Aliás, o gambá não precisava de ajuda. Eu que, portadora da síndrome “mal-do-ser-humano”, tive o ímpeto de pensar que aquele ser inferior precisava da minha ajuda. Claro que esses foram pensamentos completamente inconscientes, mas passaram por minha mente e percebo que é mais um padrão se repetindo.
Dizem que faz parte da compaixão humana querer ajudar. Mas até que ponto é compaixão? Quando começa a ser pena? Não sei, mas pena me parece um sentimento perigoso, carregado de estigmas e preconceitos. Me incomodou querer oferecer minha inútil ajuda a um animal que conhecia muito bem seu trajeto e sabia exatamente o que estava fazendo.

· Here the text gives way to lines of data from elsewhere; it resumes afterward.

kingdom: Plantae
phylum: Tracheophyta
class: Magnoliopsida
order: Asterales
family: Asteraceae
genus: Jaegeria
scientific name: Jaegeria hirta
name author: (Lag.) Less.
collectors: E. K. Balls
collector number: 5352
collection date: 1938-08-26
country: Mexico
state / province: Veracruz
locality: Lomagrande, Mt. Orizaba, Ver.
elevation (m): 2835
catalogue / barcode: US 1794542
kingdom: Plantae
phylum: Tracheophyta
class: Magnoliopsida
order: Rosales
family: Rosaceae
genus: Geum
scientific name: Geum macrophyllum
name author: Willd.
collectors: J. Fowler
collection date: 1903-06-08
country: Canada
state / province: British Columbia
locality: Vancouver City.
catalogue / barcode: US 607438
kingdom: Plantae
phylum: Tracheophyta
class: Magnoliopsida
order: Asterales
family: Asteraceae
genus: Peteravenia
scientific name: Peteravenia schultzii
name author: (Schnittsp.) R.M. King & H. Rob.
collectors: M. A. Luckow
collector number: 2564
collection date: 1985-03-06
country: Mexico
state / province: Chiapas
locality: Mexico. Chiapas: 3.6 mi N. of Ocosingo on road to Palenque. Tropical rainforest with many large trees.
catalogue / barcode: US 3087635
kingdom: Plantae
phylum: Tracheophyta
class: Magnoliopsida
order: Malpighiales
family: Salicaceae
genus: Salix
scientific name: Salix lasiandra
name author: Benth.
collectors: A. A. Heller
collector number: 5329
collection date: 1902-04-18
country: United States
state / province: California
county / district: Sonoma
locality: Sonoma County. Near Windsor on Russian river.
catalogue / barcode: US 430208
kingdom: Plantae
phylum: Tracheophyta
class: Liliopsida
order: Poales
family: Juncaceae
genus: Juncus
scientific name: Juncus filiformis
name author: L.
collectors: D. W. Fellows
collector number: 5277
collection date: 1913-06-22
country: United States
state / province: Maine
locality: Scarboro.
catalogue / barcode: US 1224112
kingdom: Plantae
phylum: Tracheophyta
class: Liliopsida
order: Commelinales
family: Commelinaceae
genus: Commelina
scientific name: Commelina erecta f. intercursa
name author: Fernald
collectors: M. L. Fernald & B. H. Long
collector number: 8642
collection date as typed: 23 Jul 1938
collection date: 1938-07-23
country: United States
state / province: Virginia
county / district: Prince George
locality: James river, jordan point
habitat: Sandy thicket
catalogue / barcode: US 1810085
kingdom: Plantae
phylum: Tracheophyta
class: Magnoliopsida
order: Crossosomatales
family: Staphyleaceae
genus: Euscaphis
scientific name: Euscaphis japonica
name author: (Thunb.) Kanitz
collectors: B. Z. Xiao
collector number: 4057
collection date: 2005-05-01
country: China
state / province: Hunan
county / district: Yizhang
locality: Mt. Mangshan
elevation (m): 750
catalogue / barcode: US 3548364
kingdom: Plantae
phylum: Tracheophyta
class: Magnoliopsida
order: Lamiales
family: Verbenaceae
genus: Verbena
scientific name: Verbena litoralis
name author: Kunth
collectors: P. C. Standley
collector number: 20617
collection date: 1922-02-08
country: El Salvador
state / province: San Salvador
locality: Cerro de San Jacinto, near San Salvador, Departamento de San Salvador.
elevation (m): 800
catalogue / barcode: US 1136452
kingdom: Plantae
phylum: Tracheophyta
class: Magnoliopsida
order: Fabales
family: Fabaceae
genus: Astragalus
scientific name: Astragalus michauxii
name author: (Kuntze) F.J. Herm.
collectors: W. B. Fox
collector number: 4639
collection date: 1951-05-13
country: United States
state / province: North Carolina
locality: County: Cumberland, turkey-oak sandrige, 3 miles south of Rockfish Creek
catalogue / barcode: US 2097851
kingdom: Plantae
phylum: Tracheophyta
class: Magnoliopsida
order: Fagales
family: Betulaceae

No meu caso, nem sempre eu sei o que estou fazendo. Sou membro vitalício desse jogo de se equilibrar no fio elétrico da vida. Às vezes eu preciso pender para um lado, outras vezes para o outro, mas sigo dosando e enfrentando qualquer ventania.
Eu não preciso saber o que fazer o tempo todo e nem todo mundo vai estar precisando da minha ajuda sempre que eu pensar que sim. E tá tudo bem. Faz tempo que sabemos que o Homem não é o centro do universo mesmo, que dirá eu. Confiemos no Copérnico.
Acho que ele não devia saber 100% o que tava fazendo também, mas acho que isso também é algo que pode ser bom se ele tava confiante e concluiu que valia o risco pro que queria.